78 Subsets – Medium

Problem:

Given a set of distinct integers, nums, return all possible subsets.

Note:

Elements in a subset must be in non-descending order. The solution set must not contain duplicate subsets. For example, If nums = [1,2,3], a solution is:

[ [3], [1], [2], [1,2,3], [1,3], [2,3], [1,2], [] ]

Thoughts:

Init solution set with empty list.

Iterating over all numbers, for each number, add it to all existing subsets, but keep the existing subests.

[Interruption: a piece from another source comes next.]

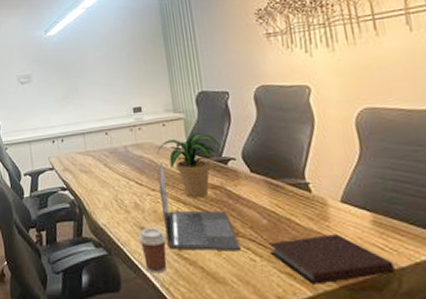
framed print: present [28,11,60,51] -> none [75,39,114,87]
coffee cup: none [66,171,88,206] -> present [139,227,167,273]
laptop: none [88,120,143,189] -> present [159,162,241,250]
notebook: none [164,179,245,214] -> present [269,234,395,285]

Say for numbers [1, 2, 3],

Init solution set to be []

1: [], [1]

2: [],[1] [2],[1,2]

3: [],[1],[2],[1,2] [3],[1,3],[2,3],[1,2,3]

Solutions:

public class Solution {
    public List<List<Integer>> subsets(int[] nums) {
        if (nums == null)
            return null;
        Arrays.sort(nums);
        List<List<Integer>> result = new ArrayList<List<Integer>>();
        result.add(new ArrayList<Integer>());
        List<List<Integer>> toAddAll = new ArrayList<List<Integer>>();
        for (int i = 0; i < nums.length; i++) {
            toAddAll.clear();
            //get sets that are already in result
            for (List<Integer> a : result) {
                List<Integer> toAdd = new ArrayList<Integer>(a);
                toAdd.add(nums[i]);
                toAddAll.add(toAdd);
            }
            result.addAll(toAddAll);
        }
        //add empty set
        return result;
    }
}

Recursion version:

public class Solution {
    public List<List<Integer>> subsets(int[] nums) {
        List<List<Integer>> result = new LinkedList<List<Integer>>();
        Arrays.sort(nums);
        process(0, nums, result, new LinkedList<Integer>());
        return result;
    }
    private void process(int start, int[] nums, List<List<Integer>> result, List<Integer> curr) {
        result.add(new LinkedList<Integer>(curr));
        for (int i = start; i < nums.length; i ++) {
            curr.add(nums[i]);
            process(i+1, nums, result, curr);
            curr.remove(curr.size() - 1);
        }
    }
}